*Work instruction*:
Report back every line of the entries that contains "brown", exactly as written.

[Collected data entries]

^^^^^^^^^^^^^^^^

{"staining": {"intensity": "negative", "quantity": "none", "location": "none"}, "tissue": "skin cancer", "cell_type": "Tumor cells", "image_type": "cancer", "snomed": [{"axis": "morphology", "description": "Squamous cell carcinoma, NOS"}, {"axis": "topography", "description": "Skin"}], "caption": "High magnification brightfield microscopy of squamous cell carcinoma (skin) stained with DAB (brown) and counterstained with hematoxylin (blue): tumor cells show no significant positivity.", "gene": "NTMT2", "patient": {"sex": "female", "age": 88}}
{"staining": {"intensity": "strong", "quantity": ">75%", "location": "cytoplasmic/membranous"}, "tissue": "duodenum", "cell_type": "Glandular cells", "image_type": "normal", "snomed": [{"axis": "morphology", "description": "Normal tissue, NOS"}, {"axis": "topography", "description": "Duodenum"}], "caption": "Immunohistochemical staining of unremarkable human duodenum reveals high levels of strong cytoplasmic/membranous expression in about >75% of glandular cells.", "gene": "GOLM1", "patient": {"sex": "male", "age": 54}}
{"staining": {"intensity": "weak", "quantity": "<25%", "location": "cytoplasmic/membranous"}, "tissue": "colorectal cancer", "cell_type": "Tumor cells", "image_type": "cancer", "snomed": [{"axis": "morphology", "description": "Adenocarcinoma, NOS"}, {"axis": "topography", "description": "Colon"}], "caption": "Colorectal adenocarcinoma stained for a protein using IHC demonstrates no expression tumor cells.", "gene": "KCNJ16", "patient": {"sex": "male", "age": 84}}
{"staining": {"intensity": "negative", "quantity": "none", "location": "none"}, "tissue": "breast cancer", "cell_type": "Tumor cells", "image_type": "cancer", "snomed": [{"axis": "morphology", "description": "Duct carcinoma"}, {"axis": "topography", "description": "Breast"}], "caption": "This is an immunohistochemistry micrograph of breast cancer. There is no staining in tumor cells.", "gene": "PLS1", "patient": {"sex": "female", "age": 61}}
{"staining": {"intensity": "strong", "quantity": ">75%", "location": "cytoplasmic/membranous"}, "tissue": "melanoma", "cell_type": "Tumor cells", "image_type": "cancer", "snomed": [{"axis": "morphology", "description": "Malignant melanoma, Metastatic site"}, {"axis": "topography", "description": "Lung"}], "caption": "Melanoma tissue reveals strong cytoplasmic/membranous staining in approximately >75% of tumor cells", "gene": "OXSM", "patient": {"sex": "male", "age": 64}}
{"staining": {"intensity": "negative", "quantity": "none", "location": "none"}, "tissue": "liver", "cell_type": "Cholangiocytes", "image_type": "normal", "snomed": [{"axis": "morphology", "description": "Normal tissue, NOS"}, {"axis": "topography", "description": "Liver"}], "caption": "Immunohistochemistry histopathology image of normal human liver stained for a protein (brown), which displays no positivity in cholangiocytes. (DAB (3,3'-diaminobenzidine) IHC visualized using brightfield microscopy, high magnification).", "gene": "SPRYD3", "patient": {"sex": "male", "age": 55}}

^^^^^^^^^^^^^^^^

*Solution to this problem*:
{"staining": {"intensity": "negative", "quantity": "none", "location": "none"}, "tissue": "skin cancer", "cell_type": "Tumor cells", "image_type": "cancer", "snomed": [{"axis": "morphology", "description": "Squamous cell carcinoma, NOS"}, {"axis": "topography", "description": "Skin"}], "caption": "High magnification brightfield microscopy of squamous cell carcinoma (skin) stained with DAB (brown) and counterstained with hematoxylin (blue): tumor cells show no significant positivity.", "gene": "NTMT2", "patient": {"sex": "female", "age": 88}}
{"staining": {"intensity": "negative", "quantity": "none", "location": "none"}, "tissue": "liver", "cell_type": "Cholangiocytes", "image_type": "normal", "snomed": [{"axis": "morphology", "description": "Normal tissue, NOS"}, {"axis": "topography", "description": "Liver"}], "caption": "Immunohistochemistry histopathology image of normal human liver stained for a protein (brown), which displays no positivity in cholangiocytes. (DAB (3,3'-diaminobenzidine) IHC visualized using brightfield microscopy, high magnification).", "gene": "SPRYD3", "patient": {"sex": "male", "age": 55}}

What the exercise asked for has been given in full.